EJERCICIO -> Retoma la entrevista a Rémi Brague sobre la descristianización y continúala a partir de su última oración.

El transhumanismo “es un sueño infantil”, lamenta: solo aspira a mejorar el poder físico
Recientemente, Rémi Brague (París, 1947), uno de los más importantes intelectuales católicos europeos, dio una serie de conferencias en Italia. Con ese motivo, Rodolfo Casadei le entrevistó para Tempi sobre las consecuencias que implica para la sociedad y la cultura su profunda descristianización:
Profesor Brague, en la conferencia de Milán usted ha explicado que sin el perdón no hay posibilidad de una nueva vida después de la culpa; que el mundo está lleno de víctimas, reales o autoproclamadas, lleno de mandatos para que confesemos nuestros pecados. Pero después de la confesión no hay perdón. ¿Está de acuerdo en que esto se debe a la descristianización de Occidente? Sin el cristianismo, la culpa permanece, pero el perdón desaparece, porque el perdón requiere la fe en un Dios misericordioso.

REGISTROS EXTRAÍDOS ->
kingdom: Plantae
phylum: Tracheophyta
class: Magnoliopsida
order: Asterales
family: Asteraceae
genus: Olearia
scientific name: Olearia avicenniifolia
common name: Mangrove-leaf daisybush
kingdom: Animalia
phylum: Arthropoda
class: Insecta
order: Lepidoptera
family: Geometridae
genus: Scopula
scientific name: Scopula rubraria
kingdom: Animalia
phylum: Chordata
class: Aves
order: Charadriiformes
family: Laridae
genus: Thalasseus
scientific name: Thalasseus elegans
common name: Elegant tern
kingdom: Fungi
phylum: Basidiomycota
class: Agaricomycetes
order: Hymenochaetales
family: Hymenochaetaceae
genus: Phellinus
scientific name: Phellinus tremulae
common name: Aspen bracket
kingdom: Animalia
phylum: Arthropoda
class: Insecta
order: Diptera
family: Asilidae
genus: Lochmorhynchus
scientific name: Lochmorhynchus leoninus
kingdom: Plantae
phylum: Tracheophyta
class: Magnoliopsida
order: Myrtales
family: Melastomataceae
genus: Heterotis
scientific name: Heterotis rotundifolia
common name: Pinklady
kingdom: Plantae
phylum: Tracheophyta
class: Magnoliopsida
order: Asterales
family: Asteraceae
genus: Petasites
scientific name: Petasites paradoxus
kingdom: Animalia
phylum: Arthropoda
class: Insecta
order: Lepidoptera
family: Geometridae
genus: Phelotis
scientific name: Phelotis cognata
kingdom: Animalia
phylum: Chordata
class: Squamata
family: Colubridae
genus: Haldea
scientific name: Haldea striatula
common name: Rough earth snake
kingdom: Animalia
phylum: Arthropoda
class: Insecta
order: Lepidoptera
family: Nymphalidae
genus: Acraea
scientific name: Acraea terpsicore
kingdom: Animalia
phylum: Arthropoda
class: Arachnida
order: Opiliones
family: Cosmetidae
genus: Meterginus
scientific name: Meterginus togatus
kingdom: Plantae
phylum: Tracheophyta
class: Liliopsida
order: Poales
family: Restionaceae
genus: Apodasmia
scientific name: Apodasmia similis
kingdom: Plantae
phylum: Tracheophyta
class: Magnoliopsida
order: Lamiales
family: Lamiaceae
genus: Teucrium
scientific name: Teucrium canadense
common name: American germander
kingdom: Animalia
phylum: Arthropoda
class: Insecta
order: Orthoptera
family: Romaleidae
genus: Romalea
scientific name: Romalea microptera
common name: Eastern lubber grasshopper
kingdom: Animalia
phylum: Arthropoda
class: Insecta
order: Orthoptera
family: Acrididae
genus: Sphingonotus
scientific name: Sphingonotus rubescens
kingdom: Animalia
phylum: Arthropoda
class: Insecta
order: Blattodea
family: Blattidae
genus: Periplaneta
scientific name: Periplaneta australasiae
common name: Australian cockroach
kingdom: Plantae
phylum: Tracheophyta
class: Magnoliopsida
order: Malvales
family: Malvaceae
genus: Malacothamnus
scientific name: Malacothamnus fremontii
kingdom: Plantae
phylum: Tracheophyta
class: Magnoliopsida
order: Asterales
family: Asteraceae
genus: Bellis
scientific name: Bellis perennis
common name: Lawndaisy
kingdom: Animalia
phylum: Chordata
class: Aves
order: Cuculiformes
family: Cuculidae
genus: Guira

RESULTADO ->
El perdón no es una noción filosófica. Lo que existe en la filosofía antigua es la noción de sungnomé, algo que tiene que ver con la noción de la falibilidad humana, con el hecho de que los dioses pueden engañarnos adoptando la forma de otros seres; al hacerlo, nos inducen a error. El perdón es algo que entra en el horizonte cultural del mundo con la Biblia y las religiones bíblicas. Primero con el judaísmo de Israel y, más tarde, con las dos religiones que surgieron de él: el judaísmo rabínico y el cristianismo.
Esta idea del perdón presupone un pecado contra una persona. Cuando se rompe una regla, no puede haber perdón. Si me salto un semáforo en rojo, me multan: no hay perdón posible. Lo único que se parece al perdón es la amnistía: con ella se olvida el pasado y ya no se te pide que pagues la multa. ¡Pero eso no es perdón! Solo puede haber perdón si se considera que, al hacer algo malo, he herido a alguien, es algo personal. Solo este algo personal puede perdonar. Si he hecho algo malo a mi mujer, a mis hijos, a mis amigos, puedo pedirles perdón.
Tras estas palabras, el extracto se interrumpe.